-- What you should do --
Please give back the listing below word for word and drop any images.

-- Data shown --

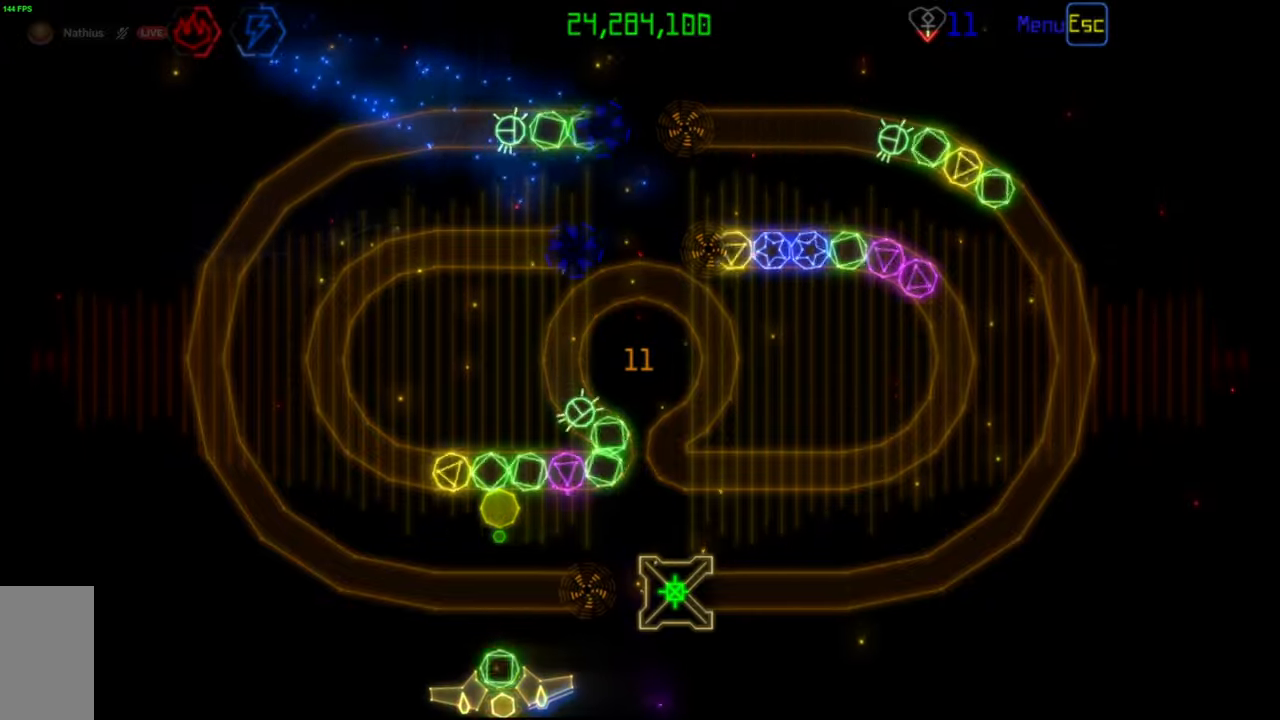
{"keys": [], "mouse": [], "events": [[83, "mouse_right", "up"], [117, "mouse_left", "down"], [200, "mouse_left", "up"]]}
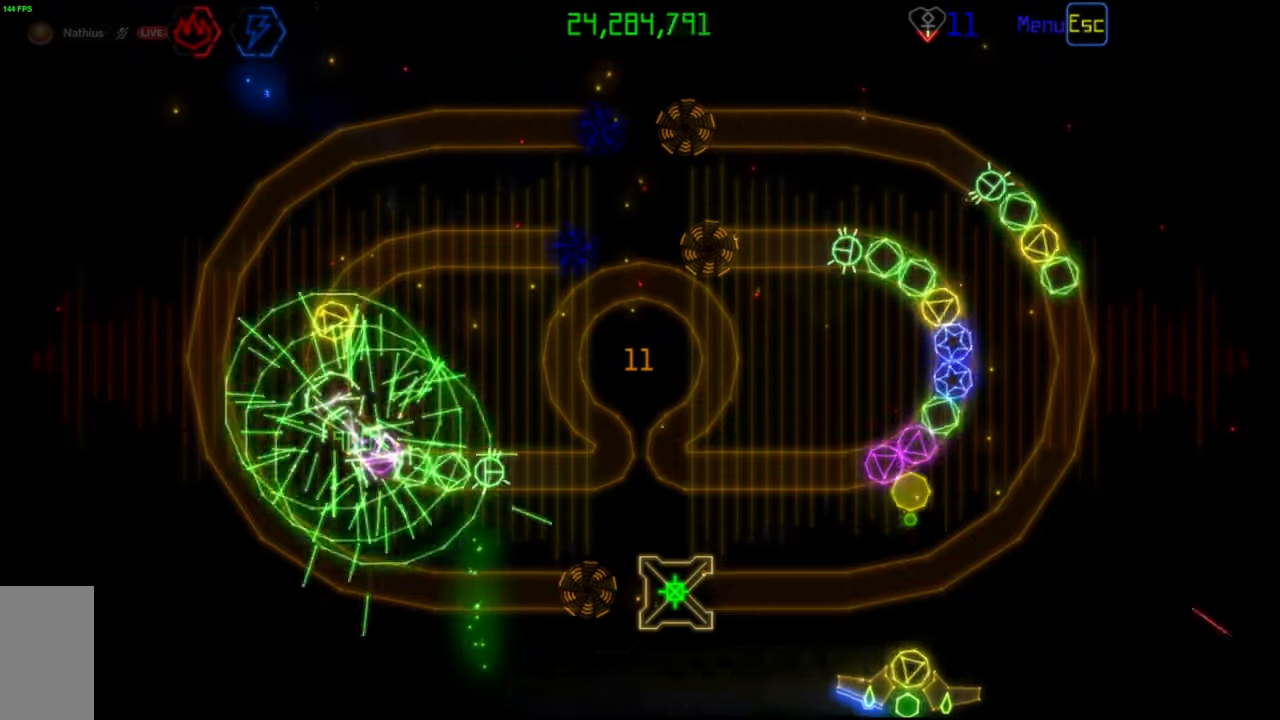
{"keys": [], "mouse": [], "events": [[383, "mouse_left", "down"], [467, "mouse_left", "up"]]}
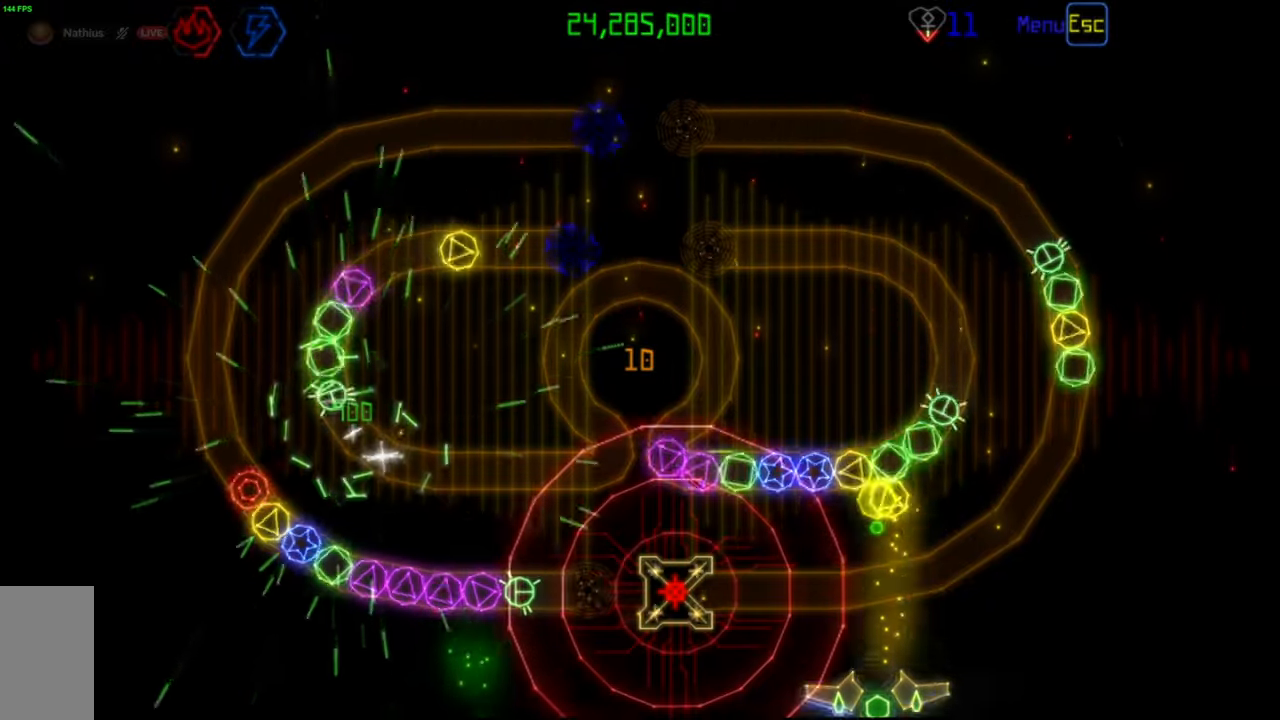
{"keys": [], "mouse": [], "events": [[200, "mouse_left", "down"], [283, "mouse_left", "up"]]}
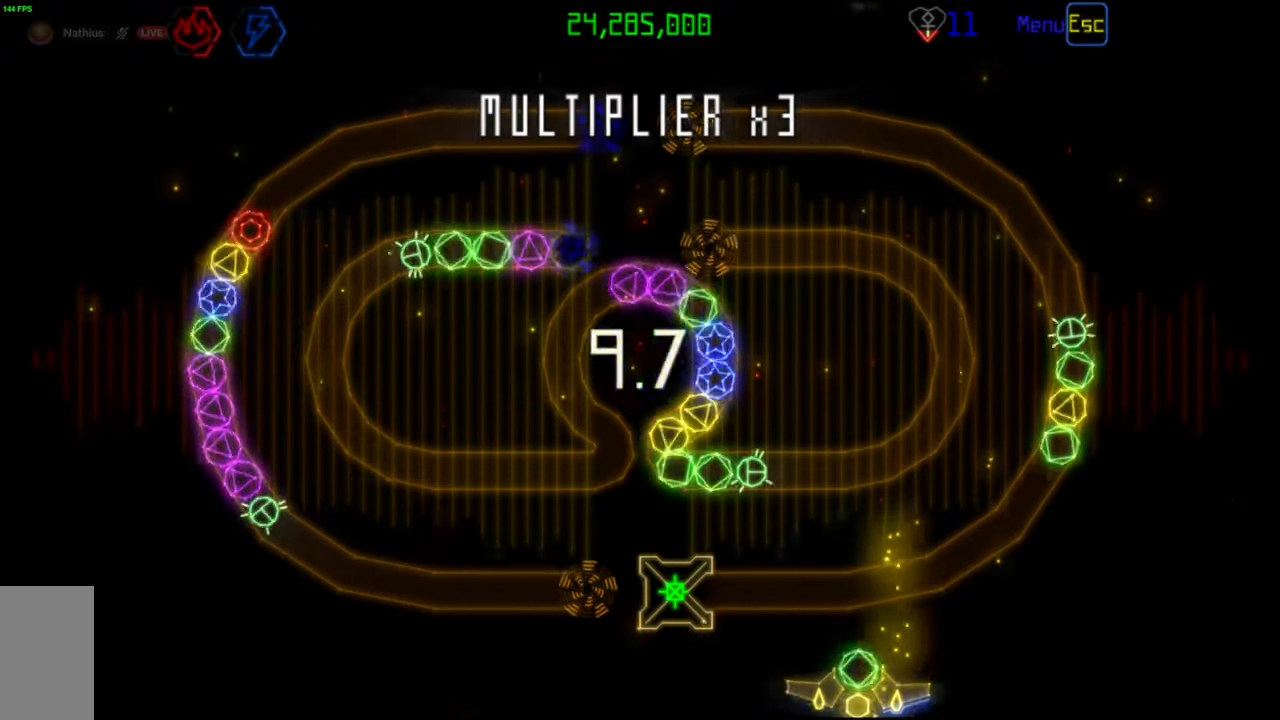
{"keys": [], "mouse": ["left"], "events": [[383, "mouse_right", "down"], [483, "mouse_right", "up"], [500, "mouse_left", "down"]]}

-- Result --
{"keys": [], "mouse": [], "events": [[83, "mouse_right", "up"], [117, "mouse_left", "down"], [200, "mouse_left", "up"]]}
{"keys": [], "mouse": [], "events": [[383, "mouse_left", "down"], [467, "mouse_left", "up"]]}
{"keys": [], "mouse": [], "events": [[200, "mouse_left", "down"], [283, "mouse_left", "up"]]}
{"keys": [], "mouse": ["left"], "events": [[383, "mouse_right", "down"], [483, "mouse_right", "up"], [500, "mouse_left", "down"]]}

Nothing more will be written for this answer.